Attached are a list of achievements and relevant documents. Here's our original proposal:

MSRFinalProposal.pdf

Human Science

The results from the first behavioral experiment are in and....

On the left, we show participants Levenshtein distance (a simple edit distance metric) between the true sentence and their response (y-axis) by condition (x-axis). We found a large effect between the only-video condition and the other two, which is to be expected because lip reading is impossible. People in that condition sent us some nasty comments from their MTurk e-mails. But, more importantly, notice how similar the audio+video and audio-only conditions look (red and green). On the right, we plot average Levenshtein distance over each of the 10 trials. There are learning effects in both the audio+video and audio only conditions, but again they look almost completely identical (and there is no statistically significant difference).

We then tested whether there were differences between audio-only and audio+video if you gave people the same speaker repeatedly. That is, we wanted to know whether people could learn to adapt better based on speaker identity. So we ran the same experiment as above, but gave people the same speaker saying a different sentence 10 times, instead of different speakers saying 10 different sentences.

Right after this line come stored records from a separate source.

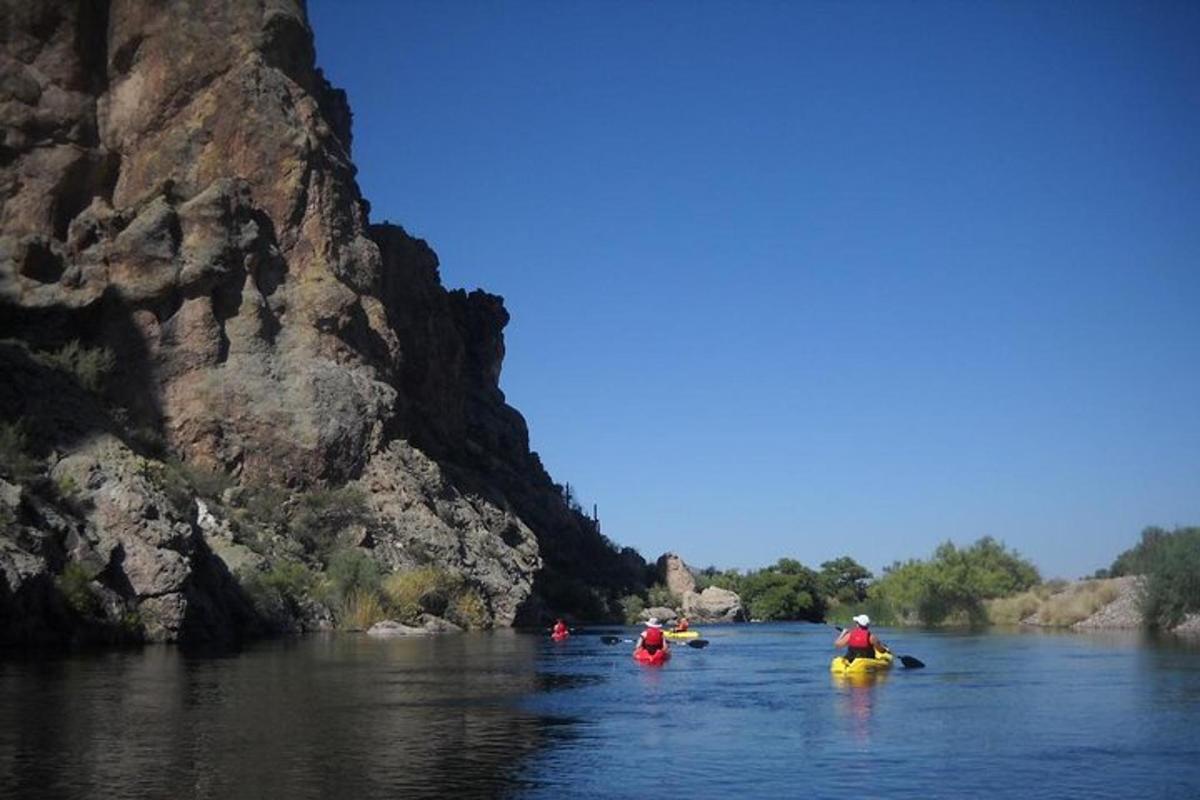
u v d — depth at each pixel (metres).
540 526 135.50
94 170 90.62
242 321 88.94
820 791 17.53
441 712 26.77
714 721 25.94
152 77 94.75
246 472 84.94
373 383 93.31
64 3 91.69
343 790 17.02
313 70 106.12
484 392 150.12
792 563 171.12
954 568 91.19
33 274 83.62
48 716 24.44
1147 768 19.62
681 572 161.75
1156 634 66.75
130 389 83.94
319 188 97.88
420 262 123.88
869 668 40.56
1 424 57.22
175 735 21.88
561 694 32.03
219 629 58.28
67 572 48.12
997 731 24.20
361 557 77.44
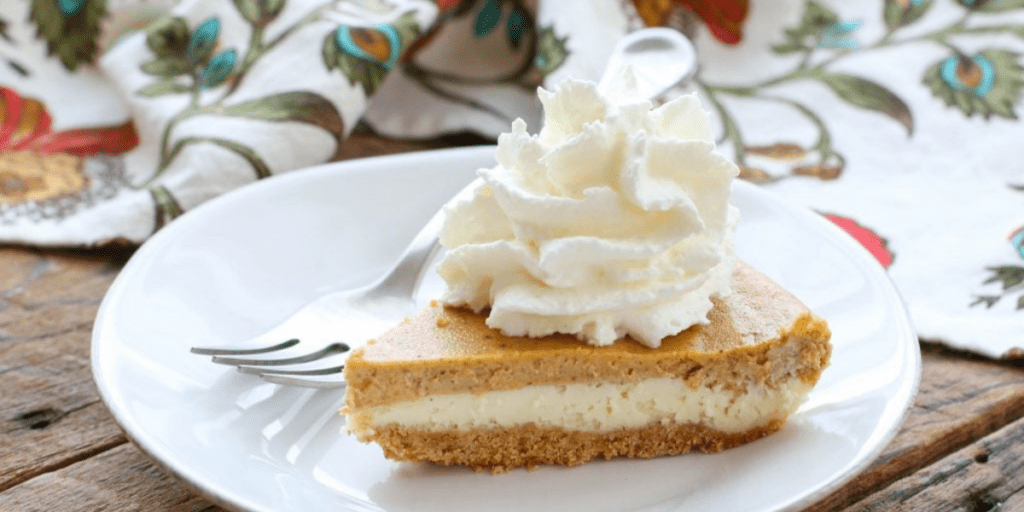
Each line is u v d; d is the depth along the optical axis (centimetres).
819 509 43
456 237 45
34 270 53
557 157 43
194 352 45
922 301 50
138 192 56
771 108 62
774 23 65
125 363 44
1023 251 52
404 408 43
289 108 58
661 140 43
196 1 62
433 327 44
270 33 61
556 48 61
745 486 41
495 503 42
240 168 56
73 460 44
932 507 43
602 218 43
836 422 42
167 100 60
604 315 43
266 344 46
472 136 63
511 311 43
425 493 42
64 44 64
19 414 46
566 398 43
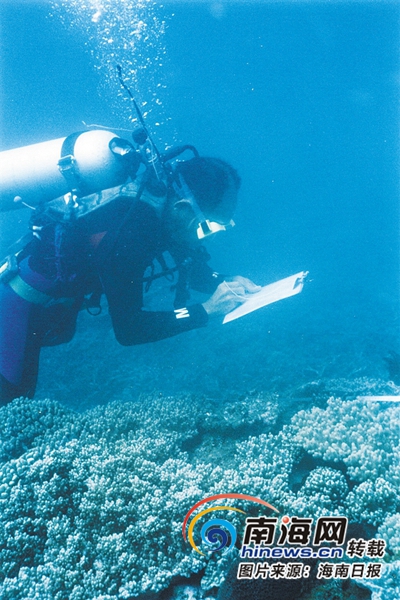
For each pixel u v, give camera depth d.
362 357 6.99
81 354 7.55
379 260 13.93
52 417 3.20
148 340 2.27
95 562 1.97
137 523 2.04
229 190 2.05
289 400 3.39
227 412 3.21
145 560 1.95
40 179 2.72
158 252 2.15
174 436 2.95
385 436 2.56
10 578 1.94
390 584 1.69
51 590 1.86
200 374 6.89
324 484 2.27
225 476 2.27
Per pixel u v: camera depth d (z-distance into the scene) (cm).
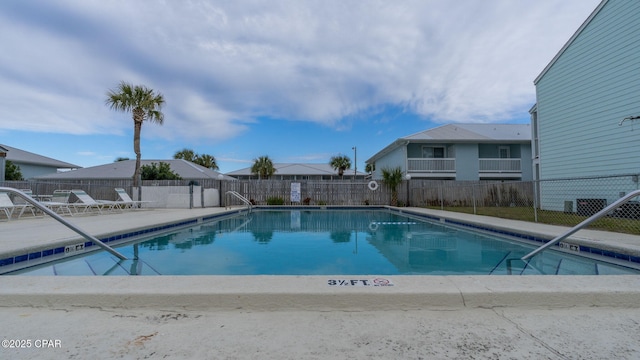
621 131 870
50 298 213
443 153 2050
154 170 1906
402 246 626
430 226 944
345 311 212
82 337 174
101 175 2189
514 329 186
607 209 356
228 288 222
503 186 1595
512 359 154
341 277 252
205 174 2330
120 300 213
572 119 1034
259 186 1712
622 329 186
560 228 639
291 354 158
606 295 218
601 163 932
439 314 208
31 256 425
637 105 828
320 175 3650
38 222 762
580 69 1004
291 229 885
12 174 2014
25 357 153
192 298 213
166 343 168
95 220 812
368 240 699
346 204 1728
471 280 244
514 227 664
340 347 165
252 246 624
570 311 212
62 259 474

The results, shown in the figure below on the left, support the hypothesis that people adapt to speakers better with video than without. The figure on the right also shows how adaptation to speakers relates to the difficulty of the sentence (binned into average, easy, and hard sentences): the benefit of adaptation for video+audio over audio is only strong for hard sentences.

The figure on the left shows Levenshtein distance over time. The decreasing slope over time indicates that people who can see and hear a person better adapt to them than those with those who can only hear. The figure on the shows how adaptation to speakers relates to the difficulty of the sentence (binned into easy, average, and hard sentences). Interestingly, the benefit of adaptation for video+audio over audio is only strong for hard sentences.

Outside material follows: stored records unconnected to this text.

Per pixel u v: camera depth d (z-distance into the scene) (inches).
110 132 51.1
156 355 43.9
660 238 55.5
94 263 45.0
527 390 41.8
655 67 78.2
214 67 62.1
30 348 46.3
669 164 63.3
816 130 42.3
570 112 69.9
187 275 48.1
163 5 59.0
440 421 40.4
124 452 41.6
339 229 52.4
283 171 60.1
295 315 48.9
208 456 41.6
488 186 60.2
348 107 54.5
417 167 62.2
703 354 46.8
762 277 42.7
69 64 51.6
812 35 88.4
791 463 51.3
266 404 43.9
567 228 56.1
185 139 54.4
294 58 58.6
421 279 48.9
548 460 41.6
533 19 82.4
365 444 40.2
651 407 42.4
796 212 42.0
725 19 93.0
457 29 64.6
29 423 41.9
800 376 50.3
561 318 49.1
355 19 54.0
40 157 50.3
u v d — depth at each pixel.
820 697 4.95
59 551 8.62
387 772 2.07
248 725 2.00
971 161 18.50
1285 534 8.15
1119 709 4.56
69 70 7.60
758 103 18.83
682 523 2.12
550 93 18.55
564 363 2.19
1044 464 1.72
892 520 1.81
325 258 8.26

Interestingly, as the figure to the right shows, participants in the audio+video condition also took less time to respond on average than those in the audio only condition. So not only were they more accurate, but they were faster to respond, too.

model

Our speech recognition model is a modified implementation of Wavenet, and its architecture shown on the right. Mel Frequency Cepstral Coefficient (MFCC) features are extracted from the speech signals, passed through a dilated convolutional neural network, and output the predicted sentence.

The other two models, one of which predicts demographic information, and one of which extracts features from lip-reading, are all combined into this framework to maximize the information the network has access to, which could be relevant to speech recognition.

The best model turns out (unsurprisingly) to be the one that combines audio, lip-reading, and predicted demographic information. Here are a couple example videos used to test the model, with the speech predictions from the model given below each video. The purple around the lips are the model's lip-feature finding component.

faks0_sa2_annotated.mp4
mbdg0_sx203_annotated.mp4

Transcript: dont ask me to carry an oily rag like that

Prediction: dhan ask men cary oily rag like that

Transcript: the causeway ended abruptly at the shore

Prediction: the cause by ented a roply eer shroe

Model versus humans

We compared the sentences that the model did well on and didn't do so well on with the human data. The figure on the right is a scatter plot depicting with model versus human performance for each sentence on the y-axis. Interestingly, the model and humans performed well on similar sentences and poorly on similar sentences.